Later, engulfed by the night, he pulled a spit from the flames holding the rabbit Dog had brought him. He carved it up and gave half to his companion. When he had eaten his fill, Arcmael stored the remainder away in his pack and strung it up into the tree to keep it safe from wildlife. Then he sat down and drew his cloak against the chill. A soft breeze rattled the browned beech leaves. An owl hooted nearby.
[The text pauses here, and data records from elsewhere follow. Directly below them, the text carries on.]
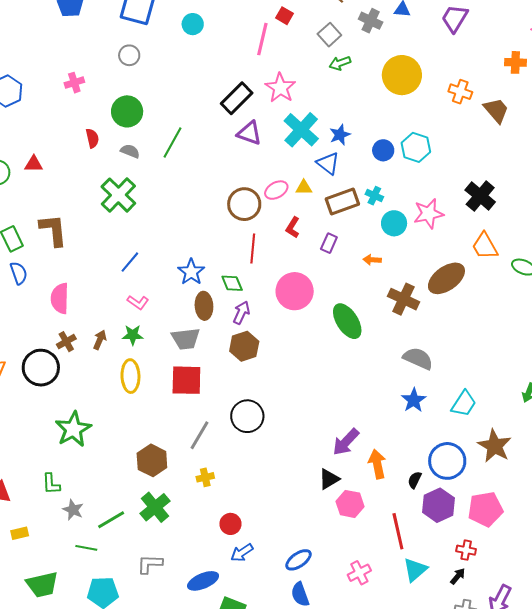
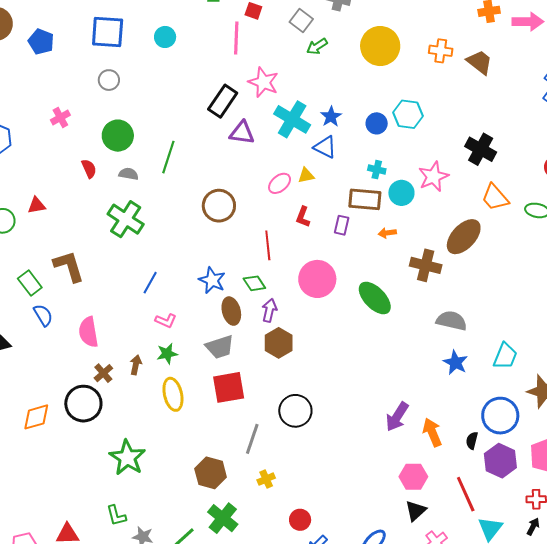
brown rectangle: (342, 202) -> (365, 199), moved, turned 36
brown circle: (244, 204) -> (219, 206), moved
black triangle: (329, 479) -> (416, 511), moved

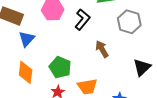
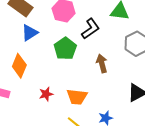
green pentagon: (60, 67) -> (65, 48), moved

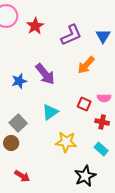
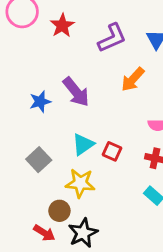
red square: (84, 104) -> (112, 151), moved
yellow star: (66, 142) -> (80, 183), moved
brown circle: (11, 143) -> (59, 211), moved
black star: (85, 176) -> (83, 233), moved

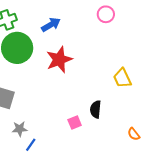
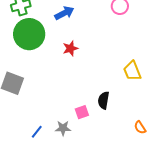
red star: (59, 60) -> (70, 48), size x0.6
gray star: (20, 129) -> (63, 128), moved

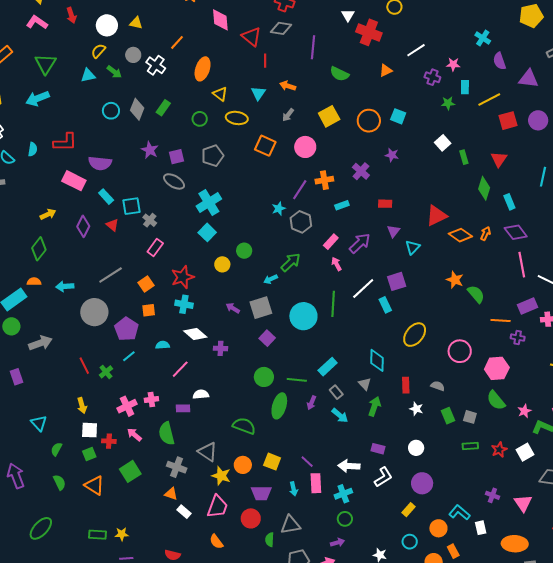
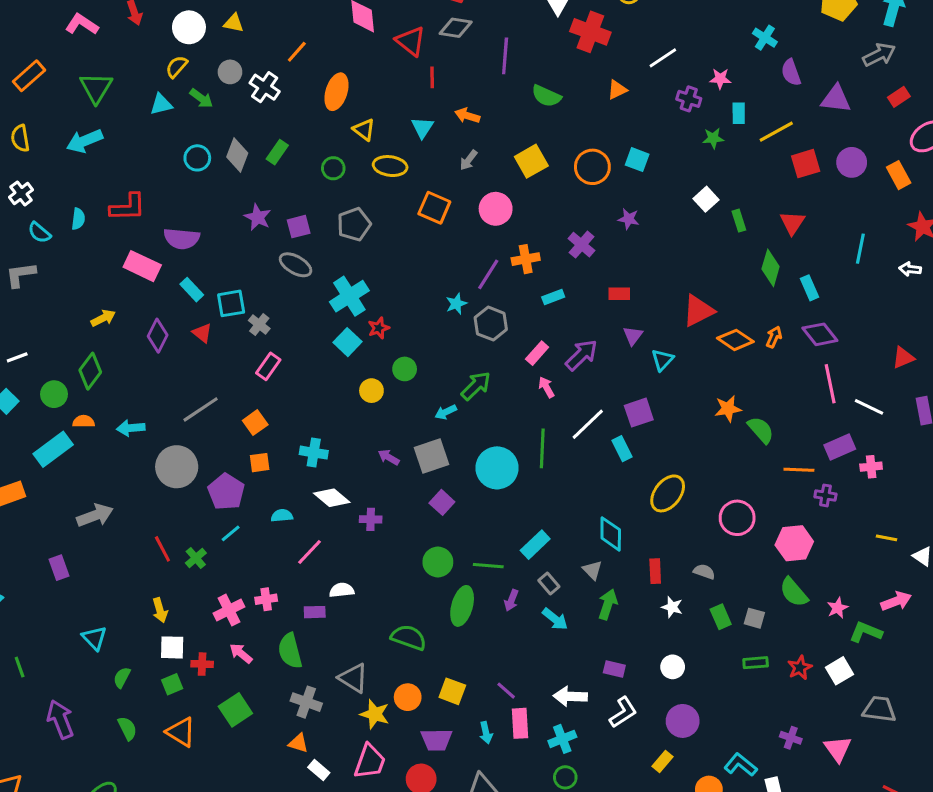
red star: (183, 277) -> (379, 328), moved, size x0.6
orange star: (455, 280) -> (728, 409), turned -30
green circle: (11, 326) -> (54, 394), moved

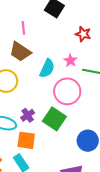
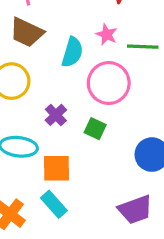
purple cross: (28, 115) -> (56, 115), moved
green square: (54, 119) -> (95, 129), size x0.6

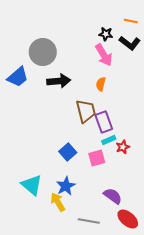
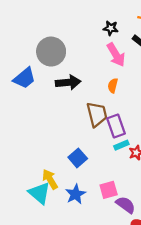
black star: (106, 34) -> (111, 28), moved
pink square: (97, 158) -> (109, 190), moved
yellow arrow: (58, 202) -> (50, 179), moved

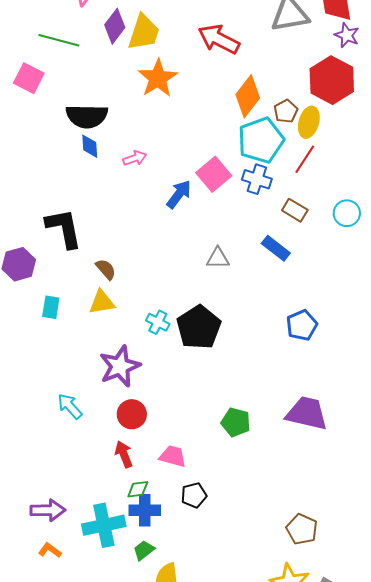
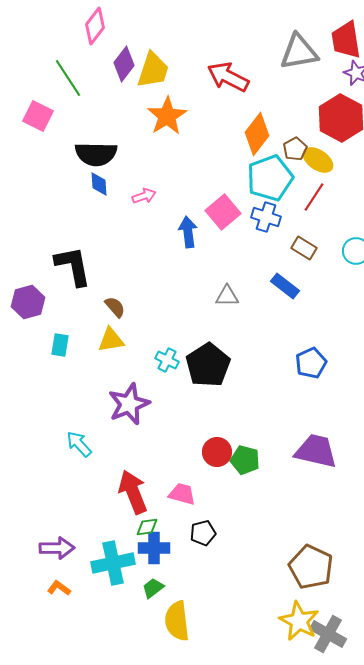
green line: (59, 40) -> (68, 78), turned 42
yellow ellipse: (309, 122) -> (318, 160), turned -72
blue arrow: (179, 194) -> (188, 232), turned -44
red circle: (132, 414) -> (217, 452), moved
red arrow: (124, 454) -> (133, 492), size x1.6
brown pentagon: (302, 529) -> (311, 567), size x1.4

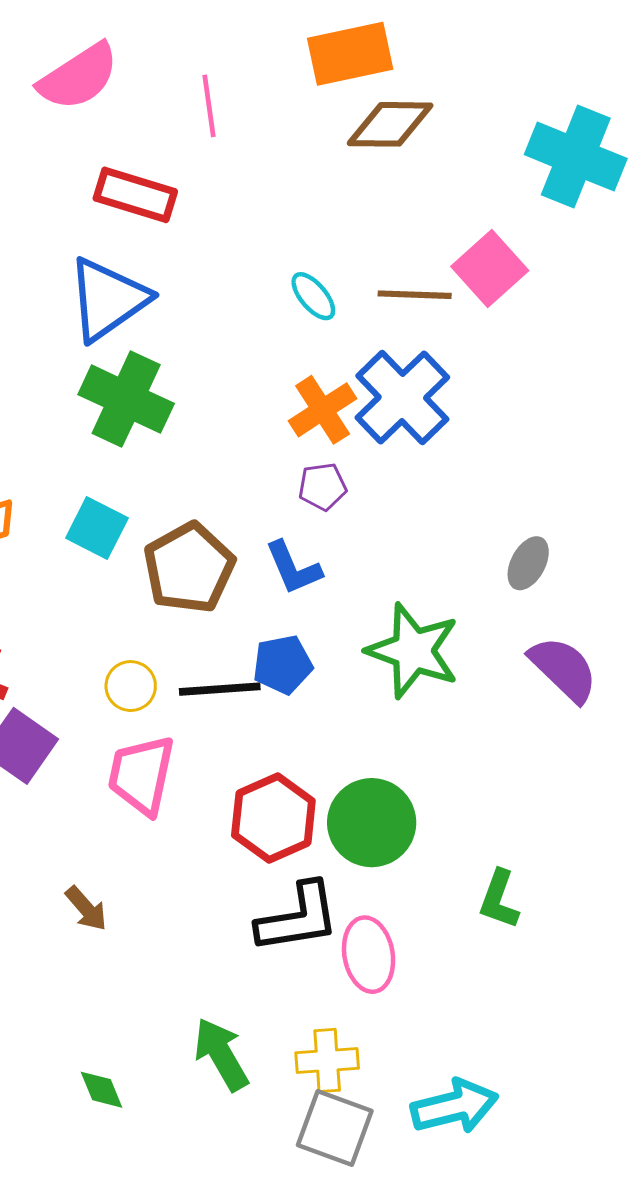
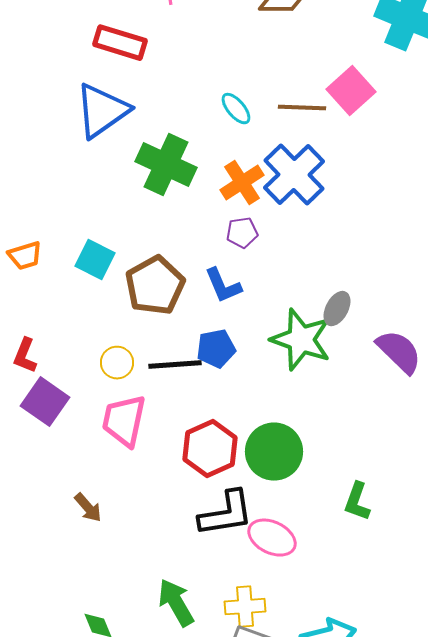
green cross: (126, 399) -> (166, 165), moved
gray ellipse: (528, 563) -> (337, 309), moved
pink ellipse: (369, 955) -> (272, 538), turned -54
Arcmael gazed down at the twinkling lights of Seorna. There was an inn there called the Hound and Hare that employed night women. What he wouldn’t do for a bath and some pleasant attention. He lifted the purse on his belt. Frowning, he opened the ties and emptied the scant contents into his palm, tilting it to catch the firelight. Two small copper coins with pentacles on one side, a tiny damaged pearl and three bronze beads.
He looked up as a half-visible, silvery fox trotted just beyond the nimbus of the fire. Dog perked his ears and thumped his tail. I would not advise a side trip, Fox said, glowing in the shadows.
“You were all for it in Larfen,” Arcmael shot back. “The weaver’s daughter?”
That was then. The Fylking vanished.
“Bastards,” Arcmael growled, dumping his coins back into his purse. Two copper stars wouldn’t cover a bath and a woman anyway. And bartering as a warden only worked near the towers. With a sword and no staff, he would find himself bloodied in a ditch by the Night Guild, likely as not.